Formação de profissionais em TI 

Diante desse cenário, há iniciativas que visam a inclusão de pessoas com TEA no mercado de trabalho. A Specialisterne é uma delas: oferece formação gratuita em Tecnologia da Informação para pessoas com autismo e faz a mediação com empresas para a contratação dos profissionais. As organizações parceiras também recebem formação de valorização da diversidade e das diferenças.

Em sala de informática, estudantes sentados em cadeiras trabalham em computadores atentos em professor, que, em pé, escreve em lousa branca. Fim da descrição.
A Specialisterne realiza formação em TI para pessoas com autismo.

O projeto age em sintonia com os Objetivos Globais de Desenvolvimento Sustentável da Agenda 2030, no que diz respeito às metas de educação de qualidade e redução de desigualdades.

Danilo Garcia em foto retrato. Fim da descrição.
Danilo Garcia participou de uma das formações da Specialisterne e se tornou consultor de TI da empresa.

Desde 2016, a Specialisterne já formou cerca de 160 profissionais, dos quais mais de 110 estão empregados. Danilo, de 25 anos, é um dos jovens. Após passar pela formação da Specialisterne, atualmente ocupa o cargo de consultor de TI na empresa.

Ele, que deseja ser bem-sucedido na carreira e ter uma vida autônoma, entende que é preciso eliminar o preconceito em relação às pessoas com autismo. Para isso, a convivência com as diferenças é fundamental.

A convivência com a diversidade potencializa as habilidades de cada pessoa.  

Engajamento e inovação 

Para Gláucia Ribeiro, analista de comunicação da Specialisterne, é necessário conscientizar a sociedade sobre os direitos das pessoas com autismo: elas podem e têm o direito ao trabalho.

A valorização da diversidade no ambiente de trabalho contribui com a humanização e o engajamento de toda a equipe. 

Gláucia acredita que a construção de uma cultura inclusiva gera benefícios a todas e todos, estimulando equipes mais harmônicas e autônomas. Para ela, as pessoas com autismo tendem a ser detalhistas e concentradas, o que possibilitaria resultados inovadores para as empresas. 

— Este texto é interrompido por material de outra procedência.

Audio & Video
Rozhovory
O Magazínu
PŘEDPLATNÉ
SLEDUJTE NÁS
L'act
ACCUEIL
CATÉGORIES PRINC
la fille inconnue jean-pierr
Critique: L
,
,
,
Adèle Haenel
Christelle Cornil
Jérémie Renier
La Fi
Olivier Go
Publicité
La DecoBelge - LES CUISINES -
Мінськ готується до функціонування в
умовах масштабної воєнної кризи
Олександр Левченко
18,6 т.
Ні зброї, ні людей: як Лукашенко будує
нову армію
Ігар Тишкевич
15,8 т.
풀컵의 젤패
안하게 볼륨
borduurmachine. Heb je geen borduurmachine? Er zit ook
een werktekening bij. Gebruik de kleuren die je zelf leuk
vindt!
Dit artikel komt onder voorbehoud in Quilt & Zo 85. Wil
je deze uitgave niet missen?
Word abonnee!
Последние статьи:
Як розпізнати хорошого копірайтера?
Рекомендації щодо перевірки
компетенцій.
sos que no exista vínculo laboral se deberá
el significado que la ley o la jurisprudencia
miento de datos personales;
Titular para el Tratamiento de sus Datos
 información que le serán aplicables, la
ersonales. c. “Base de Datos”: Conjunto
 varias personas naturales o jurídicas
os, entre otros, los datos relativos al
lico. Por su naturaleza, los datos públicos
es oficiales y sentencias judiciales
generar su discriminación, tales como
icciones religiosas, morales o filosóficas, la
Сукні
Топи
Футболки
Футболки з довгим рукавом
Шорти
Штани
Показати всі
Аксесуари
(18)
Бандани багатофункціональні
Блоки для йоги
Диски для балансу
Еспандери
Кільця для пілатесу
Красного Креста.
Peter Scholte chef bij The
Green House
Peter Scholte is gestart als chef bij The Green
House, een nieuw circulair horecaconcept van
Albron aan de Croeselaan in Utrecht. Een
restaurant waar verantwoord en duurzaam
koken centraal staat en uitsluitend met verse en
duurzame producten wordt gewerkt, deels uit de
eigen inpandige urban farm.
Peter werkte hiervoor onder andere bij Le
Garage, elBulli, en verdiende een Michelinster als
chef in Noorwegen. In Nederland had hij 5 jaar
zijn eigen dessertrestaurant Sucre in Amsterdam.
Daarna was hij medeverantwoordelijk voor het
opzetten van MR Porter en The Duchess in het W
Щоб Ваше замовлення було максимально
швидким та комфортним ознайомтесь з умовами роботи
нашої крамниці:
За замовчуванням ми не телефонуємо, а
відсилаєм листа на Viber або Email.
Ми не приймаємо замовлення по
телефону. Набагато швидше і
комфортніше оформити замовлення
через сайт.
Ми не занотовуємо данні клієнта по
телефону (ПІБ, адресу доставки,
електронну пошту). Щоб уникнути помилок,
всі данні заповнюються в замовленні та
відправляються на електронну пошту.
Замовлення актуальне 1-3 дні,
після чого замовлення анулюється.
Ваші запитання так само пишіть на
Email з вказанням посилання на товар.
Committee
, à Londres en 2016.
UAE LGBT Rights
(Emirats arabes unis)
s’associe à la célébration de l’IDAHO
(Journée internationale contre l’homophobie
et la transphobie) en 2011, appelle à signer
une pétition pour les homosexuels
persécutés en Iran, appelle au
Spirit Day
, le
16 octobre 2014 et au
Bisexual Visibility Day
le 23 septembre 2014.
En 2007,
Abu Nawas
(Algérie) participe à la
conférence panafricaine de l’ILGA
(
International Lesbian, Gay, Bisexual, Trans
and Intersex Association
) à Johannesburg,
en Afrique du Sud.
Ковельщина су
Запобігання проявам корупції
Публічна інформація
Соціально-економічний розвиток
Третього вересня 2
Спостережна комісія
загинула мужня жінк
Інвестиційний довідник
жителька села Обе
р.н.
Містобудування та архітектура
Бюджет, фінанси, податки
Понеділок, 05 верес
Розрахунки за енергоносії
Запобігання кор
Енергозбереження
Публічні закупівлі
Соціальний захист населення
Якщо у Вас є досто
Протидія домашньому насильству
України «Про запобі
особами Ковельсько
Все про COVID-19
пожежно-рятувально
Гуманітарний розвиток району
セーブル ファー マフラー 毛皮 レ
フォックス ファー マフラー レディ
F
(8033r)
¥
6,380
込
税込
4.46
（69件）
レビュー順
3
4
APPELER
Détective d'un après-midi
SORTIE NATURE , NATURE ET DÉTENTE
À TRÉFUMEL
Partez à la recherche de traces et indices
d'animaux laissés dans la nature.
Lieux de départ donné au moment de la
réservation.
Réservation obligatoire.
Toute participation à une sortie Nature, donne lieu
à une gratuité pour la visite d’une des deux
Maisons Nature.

A mesma avaliação é compartilhada por Thamara Alencar, analista de Recursos Humanos do núcleo de Diversidade e Inclusão da Sodexo, empresa que recebeu em 2018 o Selo de Direitos Humanos e Diversidade, concebido pela Prefeitura de São Paulo.  

A nomeação reconhece organizações que têm boas práticas na promoção dos direitos humanos e valorização da diversidade. A Sodexo foi selecionada pela contratação e apoio a pessoas com deficiência, refugiadas e em situação de rua. Para Thamara, empresas inclusivas são mais criativas.

“Quanto mais diversa a equipe for, mais inovadora ela é!”  

A análise de Thamara é reforçada pelo estudo Getting to Equal 2019: creating a culture that drives innovation (Rumo à inclusão 2019: criando uma cultura que estimula a inovação), realizado em 2018 pela consultoria Accenture. De acordo com a análise, companhias inclusivas e diversas são 11 vezes mais inovadoras e têm funcionários seis vezes mais criativos do que a concorrência. 

O levantamento foi realizado com 18.120 profissionais de 27 países, incluindo o Brasil. Os dados dão conta de que uma empresa inclusiva oferece um ambiente mais criativo e flexível, o que proporciona aos funcionários a possibilidade de errar e inovar. 

Na visão de Danilo, para além da inovação e criatividade empregadas, é fundamental construir uma comunidade que abrace as diferenças em todos os ambientes. “É preciso eliminar o preconceito contra a diversidade e contra as pessoas com deficiência para que a sociedade seja mais inclusiva e aberta às diferenças”.